# Task goal
How many lines in the records below contain the word "Adenocarcinoma"? State that number and nothing more.

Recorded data
◆ ◆ ◆ ◆

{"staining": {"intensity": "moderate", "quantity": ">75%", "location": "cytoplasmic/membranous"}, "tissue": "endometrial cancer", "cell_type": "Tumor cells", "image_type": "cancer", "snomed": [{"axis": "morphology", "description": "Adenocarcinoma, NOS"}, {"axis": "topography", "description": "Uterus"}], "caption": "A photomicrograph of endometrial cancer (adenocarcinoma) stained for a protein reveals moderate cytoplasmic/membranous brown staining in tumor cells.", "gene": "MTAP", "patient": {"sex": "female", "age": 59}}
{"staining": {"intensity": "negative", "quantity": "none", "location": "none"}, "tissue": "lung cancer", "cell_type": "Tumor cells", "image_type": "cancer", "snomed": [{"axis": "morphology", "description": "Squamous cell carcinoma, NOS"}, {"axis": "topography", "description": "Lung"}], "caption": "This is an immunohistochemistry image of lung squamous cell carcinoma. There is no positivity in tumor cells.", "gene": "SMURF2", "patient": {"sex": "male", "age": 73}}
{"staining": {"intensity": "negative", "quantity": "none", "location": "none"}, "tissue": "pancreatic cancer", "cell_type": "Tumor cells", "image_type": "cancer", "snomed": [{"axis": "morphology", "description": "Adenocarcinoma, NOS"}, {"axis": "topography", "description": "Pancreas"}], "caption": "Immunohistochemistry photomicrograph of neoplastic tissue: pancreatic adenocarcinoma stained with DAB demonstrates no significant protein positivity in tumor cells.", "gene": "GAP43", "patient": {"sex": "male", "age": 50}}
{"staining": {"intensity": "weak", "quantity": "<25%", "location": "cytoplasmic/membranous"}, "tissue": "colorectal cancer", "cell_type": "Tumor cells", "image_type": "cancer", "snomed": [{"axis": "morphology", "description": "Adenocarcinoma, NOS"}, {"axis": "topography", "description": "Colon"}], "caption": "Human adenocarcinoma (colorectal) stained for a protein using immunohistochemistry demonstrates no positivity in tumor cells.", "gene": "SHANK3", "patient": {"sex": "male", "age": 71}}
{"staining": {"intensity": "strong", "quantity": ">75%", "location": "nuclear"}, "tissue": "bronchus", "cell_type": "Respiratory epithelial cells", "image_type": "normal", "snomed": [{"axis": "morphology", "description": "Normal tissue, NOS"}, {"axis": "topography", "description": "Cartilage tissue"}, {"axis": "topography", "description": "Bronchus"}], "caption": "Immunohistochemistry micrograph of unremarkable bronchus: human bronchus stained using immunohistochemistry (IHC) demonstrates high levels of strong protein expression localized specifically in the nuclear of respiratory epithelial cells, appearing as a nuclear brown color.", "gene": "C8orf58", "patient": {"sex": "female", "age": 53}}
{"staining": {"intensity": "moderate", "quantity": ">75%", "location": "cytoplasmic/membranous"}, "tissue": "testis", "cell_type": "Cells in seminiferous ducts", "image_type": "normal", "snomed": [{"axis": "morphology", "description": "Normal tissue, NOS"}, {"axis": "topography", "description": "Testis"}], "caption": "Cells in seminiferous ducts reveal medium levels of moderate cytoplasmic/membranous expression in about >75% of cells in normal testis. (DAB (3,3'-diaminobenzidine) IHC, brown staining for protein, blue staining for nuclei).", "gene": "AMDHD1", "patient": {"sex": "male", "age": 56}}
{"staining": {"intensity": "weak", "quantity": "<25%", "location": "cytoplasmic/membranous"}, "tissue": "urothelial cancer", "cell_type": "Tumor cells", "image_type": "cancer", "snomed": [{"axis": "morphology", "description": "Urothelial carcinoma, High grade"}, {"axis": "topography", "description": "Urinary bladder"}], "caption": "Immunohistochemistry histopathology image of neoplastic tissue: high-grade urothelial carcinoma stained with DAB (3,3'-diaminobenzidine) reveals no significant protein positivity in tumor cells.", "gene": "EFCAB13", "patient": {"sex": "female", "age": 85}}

◆ ◆ ◆ ◆

# Your response
3